* [FRAGMENTO SELECCIONADO]
════════════════════

Democidio y la Biblia
por Dionisio Byler

La palabra «democidio» es nueva para mí. (Y tan nueva: todavía no figura en ningún diccionario —aunque sí en la Wikipedia.) Si «democracia» es la autoridad soberana del pueblo, «democidio» es lo que sucede cuando los gobiernos asesinan al pueblo.

Me tropecé con este concepto al final de un libro fascinante sobre «Apocalipsis e Imperio», cuyo interés principal para mí consistía en su impresionante análisis del libro de Daniel como respuesta al régimen de terror de Antíoco IV «Epífanes» en Jerusalén, en el siglo II a.C. La autora pone fin al libro, tras sus conclusiones, con algunas cuestiones que siguen abiertas para investigación en el futuro; entre otras cosas, cómo responder a regímenes de terror hoy. Allí dejó caer la siguiente cifra, que me dejó de piedra: En el siglo XX, 262.000.000 —sí, doscientos sesenta y dos millones— de personas murieron a manos de los gobiernos. Eso, al margen de los caídos en combate, por lo cual, en la página sobre democidio que luego he consultado en internet, España ni siquiera figura en la tabla de países democidas del siglo XX a pesar de nuestra cruenta Guerra Civil.

════════════════════

* [TAREA ASIGNADA A]
Extrae íntegro el fragmento sobre el democidio, sin alterar nada.
El fragmento y las entradas proceden de fuentes distintas.

════════════════════

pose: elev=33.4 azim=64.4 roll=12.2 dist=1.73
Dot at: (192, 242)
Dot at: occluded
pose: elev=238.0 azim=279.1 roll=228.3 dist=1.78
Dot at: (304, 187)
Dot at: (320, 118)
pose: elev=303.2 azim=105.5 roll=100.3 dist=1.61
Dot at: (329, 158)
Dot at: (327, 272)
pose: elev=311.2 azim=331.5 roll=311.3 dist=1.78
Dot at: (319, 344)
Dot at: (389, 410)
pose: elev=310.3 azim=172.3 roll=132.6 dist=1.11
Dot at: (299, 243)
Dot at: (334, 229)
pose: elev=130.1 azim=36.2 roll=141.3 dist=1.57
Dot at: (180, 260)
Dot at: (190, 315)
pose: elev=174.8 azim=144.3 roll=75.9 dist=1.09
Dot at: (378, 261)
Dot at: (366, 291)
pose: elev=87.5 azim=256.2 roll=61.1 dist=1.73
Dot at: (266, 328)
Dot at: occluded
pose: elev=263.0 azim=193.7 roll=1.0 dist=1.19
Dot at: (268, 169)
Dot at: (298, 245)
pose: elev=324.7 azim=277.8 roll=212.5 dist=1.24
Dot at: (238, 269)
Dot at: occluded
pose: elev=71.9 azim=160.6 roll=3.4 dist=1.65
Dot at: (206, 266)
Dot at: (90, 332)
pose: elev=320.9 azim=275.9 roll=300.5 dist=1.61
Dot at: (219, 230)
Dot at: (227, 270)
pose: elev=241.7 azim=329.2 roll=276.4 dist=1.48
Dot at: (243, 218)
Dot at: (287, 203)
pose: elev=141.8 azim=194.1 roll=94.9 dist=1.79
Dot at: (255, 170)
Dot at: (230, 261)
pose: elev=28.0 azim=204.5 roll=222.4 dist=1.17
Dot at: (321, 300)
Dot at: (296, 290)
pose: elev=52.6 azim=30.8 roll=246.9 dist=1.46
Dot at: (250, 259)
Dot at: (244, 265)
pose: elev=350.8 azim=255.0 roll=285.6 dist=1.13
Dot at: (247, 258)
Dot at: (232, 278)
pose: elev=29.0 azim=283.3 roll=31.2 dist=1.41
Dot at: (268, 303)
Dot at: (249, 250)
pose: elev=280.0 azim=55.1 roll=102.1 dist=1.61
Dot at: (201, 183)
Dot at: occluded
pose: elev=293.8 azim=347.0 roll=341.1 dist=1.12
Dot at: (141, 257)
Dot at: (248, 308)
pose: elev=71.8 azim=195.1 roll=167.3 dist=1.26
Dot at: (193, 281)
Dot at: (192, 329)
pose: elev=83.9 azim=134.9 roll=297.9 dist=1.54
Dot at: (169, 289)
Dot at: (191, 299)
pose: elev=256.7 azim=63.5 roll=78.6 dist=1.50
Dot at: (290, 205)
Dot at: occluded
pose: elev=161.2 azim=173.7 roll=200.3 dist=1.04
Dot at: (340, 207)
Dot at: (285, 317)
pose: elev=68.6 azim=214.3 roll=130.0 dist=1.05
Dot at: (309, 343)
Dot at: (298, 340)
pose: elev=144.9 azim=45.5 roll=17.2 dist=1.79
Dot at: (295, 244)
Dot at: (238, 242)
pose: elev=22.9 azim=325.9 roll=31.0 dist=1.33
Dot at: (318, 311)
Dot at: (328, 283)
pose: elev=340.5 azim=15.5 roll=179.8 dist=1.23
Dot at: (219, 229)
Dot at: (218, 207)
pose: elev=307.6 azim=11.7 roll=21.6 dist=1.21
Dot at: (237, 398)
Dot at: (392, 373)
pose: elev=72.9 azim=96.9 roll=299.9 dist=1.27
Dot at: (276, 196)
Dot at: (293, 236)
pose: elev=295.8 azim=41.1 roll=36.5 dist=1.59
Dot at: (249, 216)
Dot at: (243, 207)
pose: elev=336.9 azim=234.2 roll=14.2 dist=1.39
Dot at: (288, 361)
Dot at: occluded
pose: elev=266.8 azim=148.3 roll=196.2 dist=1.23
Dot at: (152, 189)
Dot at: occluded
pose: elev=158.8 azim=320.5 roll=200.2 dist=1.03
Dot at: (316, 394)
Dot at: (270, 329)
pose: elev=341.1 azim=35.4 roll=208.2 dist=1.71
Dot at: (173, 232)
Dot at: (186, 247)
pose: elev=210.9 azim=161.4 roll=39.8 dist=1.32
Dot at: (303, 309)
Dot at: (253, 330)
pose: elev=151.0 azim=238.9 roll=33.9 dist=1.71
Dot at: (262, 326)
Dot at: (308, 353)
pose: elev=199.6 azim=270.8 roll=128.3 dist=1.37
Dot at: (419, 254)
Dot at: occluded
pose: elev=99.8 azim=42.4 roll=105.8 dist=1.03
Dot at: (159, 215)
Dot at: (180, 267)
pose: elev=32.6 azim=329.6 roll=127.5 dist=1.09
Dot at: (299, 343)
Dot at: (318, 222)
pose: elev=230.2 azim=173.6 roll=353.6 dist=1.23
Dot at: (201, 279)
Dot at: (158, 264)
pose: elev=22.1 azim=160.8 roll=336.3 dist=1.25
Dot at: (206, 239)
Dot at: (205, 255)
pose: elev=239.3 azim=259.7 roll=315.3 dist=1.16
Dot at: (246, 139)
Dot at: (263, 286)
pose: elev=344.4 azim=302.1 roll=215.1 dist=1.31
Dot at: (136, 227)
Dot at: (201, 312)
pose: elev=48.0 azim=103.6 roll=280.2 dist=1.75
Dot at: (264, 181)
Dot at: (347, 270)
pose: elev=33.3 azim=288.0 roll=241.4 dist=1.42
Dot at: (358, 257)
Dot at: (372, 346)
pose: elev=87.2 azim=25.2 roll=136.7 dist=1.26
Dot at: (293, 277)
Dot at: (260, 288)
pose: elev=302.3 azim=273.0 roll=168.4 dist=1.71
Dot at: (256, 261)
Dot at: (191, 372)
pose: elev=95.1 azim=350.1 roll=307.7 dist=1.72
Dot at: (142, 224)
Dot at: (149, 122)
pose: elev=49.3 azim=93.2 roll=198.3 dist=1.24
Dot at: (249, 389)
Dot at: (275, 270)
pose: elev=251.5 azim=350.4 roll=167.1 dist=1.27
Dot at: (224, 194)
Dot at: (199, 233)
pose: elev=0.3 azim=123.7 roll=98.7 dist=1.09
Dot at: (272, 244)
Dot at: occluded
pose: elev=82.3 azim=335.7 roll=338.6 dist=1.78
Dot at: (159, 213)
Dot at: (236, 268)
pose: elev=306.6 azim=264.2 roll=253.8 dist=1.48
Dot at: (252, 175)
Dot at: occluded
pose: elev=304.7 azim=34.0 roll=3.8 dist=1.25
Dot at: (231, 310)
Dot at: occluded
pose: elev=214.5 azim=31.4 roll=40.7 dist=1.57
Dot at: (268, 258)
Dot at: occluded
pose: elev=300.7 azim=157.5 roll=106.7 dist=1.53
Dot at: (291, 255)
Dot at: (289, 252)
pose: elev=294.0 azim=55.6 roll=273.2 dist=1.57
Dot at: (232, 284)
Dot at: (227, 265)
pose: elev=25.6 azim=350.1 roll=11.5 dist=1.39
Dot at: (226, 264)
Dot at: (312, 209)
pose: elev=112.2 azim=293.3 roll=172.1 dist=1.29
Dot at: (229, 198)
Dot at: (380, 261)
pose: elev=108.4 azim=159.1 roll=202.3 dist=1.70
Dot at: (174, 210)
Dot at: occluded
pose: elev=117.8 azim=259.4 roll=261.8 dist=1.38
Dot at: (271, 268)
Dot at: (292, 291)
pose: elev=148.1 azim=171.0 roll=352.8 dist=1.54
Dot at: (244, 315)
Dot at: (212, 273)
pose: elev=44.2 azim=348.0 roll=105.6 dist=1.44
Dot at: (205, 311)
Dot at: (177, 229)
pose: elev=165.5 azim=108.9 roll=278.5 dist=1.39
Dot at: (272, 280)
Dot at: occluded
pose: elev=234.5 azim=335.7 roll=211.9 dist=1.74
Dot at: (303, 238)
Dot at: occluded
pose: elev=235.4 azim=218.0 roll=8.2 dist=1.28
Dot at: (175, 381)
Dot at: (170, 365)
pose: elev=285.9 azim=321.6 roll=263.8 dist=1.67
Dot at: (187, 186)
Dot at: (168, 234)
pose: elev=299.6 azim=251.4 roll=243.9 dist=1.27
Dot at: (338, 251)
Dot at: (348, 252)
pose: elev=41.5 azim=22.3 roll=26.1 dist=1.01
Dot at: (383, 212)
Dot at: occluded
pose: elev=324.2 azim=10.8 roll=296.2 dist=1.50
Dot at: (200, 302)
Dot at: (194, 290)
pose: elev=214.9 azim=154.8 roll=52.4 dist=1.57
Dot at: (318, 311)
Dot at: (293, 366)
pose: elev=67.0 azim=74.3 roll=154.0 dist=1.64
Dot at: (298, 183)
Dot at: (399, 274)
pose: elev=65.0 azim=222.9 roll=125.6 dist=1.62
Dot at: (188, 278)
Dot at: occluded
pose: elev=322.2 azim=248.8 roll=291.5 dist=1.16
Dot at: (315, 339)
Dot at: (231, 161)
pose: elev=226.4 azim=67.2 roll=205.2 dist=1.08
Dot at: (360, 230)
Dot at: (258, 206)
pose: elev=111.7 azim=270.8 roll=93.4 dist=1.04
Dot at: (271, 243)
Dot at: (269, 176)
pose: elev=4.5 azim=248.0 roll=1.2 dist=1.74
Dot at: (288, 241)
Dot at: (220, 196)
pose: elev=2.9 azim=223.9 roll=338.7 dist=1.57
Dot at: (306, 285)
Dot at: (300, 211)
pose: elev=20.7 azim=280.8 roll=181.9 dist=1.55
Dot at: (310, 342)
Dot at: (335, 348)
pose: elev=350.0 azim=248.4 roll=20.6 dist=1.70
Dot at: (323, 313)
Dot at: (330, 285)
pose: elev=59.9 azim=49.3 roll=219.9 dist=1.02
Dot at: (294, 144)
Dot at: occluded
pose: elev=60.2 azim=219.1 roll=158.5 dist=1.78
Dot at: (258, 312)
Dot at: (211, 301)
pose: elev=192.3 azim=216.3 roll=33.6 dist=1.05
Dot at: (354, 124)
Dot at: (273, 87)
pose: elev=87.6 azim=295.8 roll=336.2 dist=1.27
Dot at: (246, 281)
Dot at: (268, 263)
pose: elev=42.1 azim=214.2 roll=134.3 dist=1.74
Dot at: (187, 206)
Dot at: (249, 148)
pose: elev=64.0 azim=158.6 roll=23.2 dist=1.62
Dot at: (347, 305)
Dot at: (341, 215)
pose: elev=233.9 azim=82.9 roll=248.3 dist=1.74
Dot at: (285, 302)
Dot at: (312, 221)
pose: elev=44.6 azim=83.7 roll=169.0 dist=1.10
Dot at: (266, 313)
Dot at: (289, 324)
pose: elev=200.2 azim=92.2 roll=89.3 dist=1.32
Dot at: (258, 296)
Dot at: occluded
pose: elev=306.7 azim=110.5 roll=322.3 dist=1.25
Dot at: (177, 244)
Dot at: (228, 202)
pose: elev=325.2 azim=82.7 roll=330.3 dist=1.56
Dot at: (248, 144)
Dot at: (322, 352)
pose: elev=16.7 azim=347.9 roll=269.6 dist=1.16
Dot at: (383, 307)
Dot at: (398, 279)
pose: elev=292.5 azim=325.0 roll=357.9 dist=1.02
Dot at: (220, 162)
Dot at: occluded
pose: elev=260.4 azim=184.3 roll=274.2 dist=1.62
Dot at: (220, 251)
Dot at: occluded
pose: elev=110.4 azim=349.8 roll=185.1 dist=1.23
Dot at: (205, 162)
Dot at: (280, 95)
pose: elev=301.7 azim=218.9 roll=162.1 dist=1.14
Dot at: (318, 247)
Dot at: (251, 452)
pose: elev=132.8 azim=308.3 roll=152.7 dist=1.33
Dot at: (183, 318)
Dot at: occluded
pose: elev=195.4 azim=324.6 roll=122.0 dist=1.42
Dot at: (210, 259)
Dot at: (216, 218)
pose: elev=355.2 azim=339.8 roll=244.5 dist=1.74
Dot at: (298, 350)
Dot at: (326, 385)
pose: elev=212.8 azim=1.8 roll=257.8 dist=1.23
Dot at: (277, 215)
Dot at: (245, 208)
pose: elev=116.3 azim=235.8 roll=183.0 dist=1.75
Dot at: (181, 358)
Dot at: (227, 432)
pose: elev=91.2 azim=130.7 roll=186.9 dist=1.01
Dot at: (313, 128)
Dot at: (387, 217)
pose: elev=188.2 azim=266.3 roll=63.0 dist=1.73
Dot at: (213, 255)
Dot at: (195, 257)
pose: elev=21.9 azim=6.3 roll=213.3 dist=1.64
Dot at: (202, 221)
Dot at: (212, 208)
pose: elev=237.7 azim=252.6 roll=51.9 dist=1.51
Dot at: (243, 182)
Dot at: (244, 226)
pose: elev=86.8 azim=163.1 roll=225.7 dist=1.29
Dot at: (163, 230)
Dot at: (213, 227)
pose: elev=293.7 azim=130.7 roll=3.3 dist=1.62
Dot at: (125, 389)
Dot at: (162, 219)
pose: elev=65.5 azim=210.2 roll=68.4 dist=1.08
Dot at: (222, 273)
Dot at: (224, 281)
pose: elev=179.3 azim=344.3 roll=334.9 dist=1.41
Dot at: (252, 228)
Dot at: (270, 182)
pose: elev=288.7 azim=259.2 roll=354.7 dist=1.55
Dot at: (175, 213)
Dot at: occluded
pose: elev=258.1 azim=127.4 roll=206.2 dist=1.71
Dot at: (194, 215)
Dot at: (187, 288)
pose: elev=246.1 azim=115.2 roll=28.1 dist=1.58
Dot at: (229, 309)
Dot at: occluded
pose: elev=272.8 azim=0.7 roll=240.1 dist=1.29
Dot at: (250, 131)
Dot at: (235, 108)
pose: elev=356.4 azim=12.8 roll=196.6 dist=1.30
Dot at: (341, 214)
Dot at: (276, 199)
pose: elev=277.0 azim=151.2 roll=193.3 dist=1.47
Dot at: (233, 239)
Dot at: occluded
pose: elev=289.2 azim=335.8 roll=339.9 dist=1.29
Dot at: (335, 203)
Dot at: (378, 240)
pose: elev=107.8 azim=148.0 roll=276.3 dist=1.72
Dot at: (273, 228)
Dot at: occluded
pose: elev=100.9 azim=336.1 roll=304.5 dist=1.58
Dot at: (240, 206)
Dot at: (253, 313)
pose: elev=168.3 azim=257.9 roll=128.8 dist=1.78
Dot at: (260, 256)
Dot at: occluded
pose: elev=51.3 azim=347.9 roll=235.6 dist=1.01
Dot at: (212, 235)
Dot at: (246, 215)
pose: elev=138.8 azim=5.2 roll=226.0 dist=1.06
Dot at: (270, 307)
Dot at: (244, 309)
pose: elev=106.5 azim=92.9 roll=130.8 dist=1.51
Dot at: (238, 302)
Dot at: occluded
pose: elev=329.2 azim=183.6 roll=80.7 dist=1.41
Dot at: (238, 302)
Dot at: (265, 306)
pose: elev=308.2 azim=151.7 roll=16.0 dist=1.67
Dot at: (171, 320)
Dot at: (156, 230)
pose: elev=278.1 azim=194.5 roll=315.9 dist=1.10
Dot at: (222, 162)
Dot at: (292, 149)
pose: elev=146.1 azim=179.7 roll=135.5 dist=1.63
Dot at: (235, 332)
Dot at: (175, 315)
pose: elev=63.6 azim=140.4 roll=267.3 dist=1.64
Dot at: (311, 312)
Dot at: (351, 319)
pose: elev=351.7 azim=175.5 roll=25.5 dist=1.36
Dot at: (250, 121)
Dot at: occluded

════════════════════

* [TAREA ASIGNADA B]
Convierte en una lista JSON de cadenas las líneas de las entradas que van desde la primera hasta la que contiene "Dot at: (232, 278)", ambas incluidas, con una cadena por línea y sin las líneas en blanco.

* [RESULTADO DEL EJERCICIO A]
Democidio y la Biblia
por Dionisio Byler

La palabra «democidio» es nueva para mí. (Y tan nueva: todavía no figura en ningún diccionario —aunque sí en la Wikipedia.) Si «democracia» es la autoridad soberana del pueblo, «democidio» es lo que sucede cuando los gobiernos asesinan al pueblo.

Me tropecé con este concepto al final de un libro fascinante sobre «Apocalipsis e Imperio», cuyo interés principal para mí consistía en su impresionante análisis del libro de Daniel como respuesta al régimen de terror de Antíoco IV «Epífanes» en Jerusalén, en el siglo II a.C. La autora pone fin al libro, tras sus conclusiones, con algunas cuestiones que siguen abiertas para investigación en el futuro; entre otras cosas, cómo responder a regímenes de terror hoy. Allí dejó caer la siguiente cifra, que me dejó de piedra: En el siglo XX, 262.000.000 —sí, doscientos sesenta y dos millones— de personas murieron a manos de los gobiernos. Eso, al margen de los caídos en combate, por lo cual, en la página sobre democidio que luego he consultado en internet, España ni siquiera figura en la tabla de países democidas del siglo XX a pesar de nuestra cruenta Guerra Civil.

* [RESULTADO DEL EJERCICIO B]
[
  "pose: elev=33.4 azim=64.4 roll=12.2 dist=1.73",
  "Dot at: (192, 242)",
  "Dot at: occluded",
  "pose: elev=238.0 azim=279.1 roll=228.3 dist=1.78",
  "Dot at: (304, 187)",
  "Dot at: (320, 118)",
  "pose: elev=303.2 azim=105.5 roll=100.3 dist=1.61",
  "Dot at: (329, 158)",
  "Dot at: (327, 272)",
  "pose: elev=311.2 azim=331.5 roll=311.3 dist=1.78",
  "Dot at: (319, 344)",
  "Dot at: (389, 410)",
  "pose: elev=310.3 azim=172.3 roll=132.6 dist=1.11",
  "Dot at: (299, 243)",
  "Dot at: (334, 229)",
  "pose: elev=130.1 azim=36.2 roll=141.3 dist=1.57",
  "Dot at: (180, 260)",
  "Dot at: (190, 315)",
  "pose: elev=174.8 azim=144.3 roll=75.9 dist=1.09",
  "Dot at: (378, 261)",
  "Dot at: (366, 291)",
  "pose: elev=87.5 azim=256.2 roll=61.1 dist=1.73",
  "Dot at: (266, 328)",
  "Dot at: occluded",
  "pose: elev=263.0 azim=193.7 roll=1.0 dist=1.19",
  "Dot at: (268, 169)",
  "Dot at: (298, 245)",
  "pose: elev=324.7 azim=277.8 roll=212.5 dist=1.24",
  "Dot at: (238, 269)",
  "Dot at: occluded",
  "pose: elev=71.9 azim=160.6 roll=3.4 dist=1.65",
  "Dot at: (206, 266)",
  "Dot at: (90, 332)",
  "pose: elev=320.9 azim=275.9 roll=300.5 dist=1.61",
  "Dot at: (219, 230)",
  "Dot at: (227, 270)",
  "pose: elev=241.7 azim=329.2 roll=276.4 dist=1.48",
  "Dot at: (243, 218)",
  "Dot at: (287, 203)",
  "pose: elev=141.8 azim=194.1 roll=94.9 dist=1.79",
  "Dot at: (255, 170)",
  "Dot at: (230, 261)",
  "pose: elev=28.0 azim=204.5 roll=222.4 dist=1.17",
  "Dot at: (321, 300)",
  "Dot at: (296, 290)",
  "pose: elev=52.6 azim=30.8 roll=246.9 dist=1.46",
  "Dot at: (250, 259)",
  "Dot at: (244, 265)",
  "pose: elev=350.8 azim=255.0 roll=285.6 dist=1.13",
  "Dot at: (247, 258)",
  "Dot at: (232, 278)"
]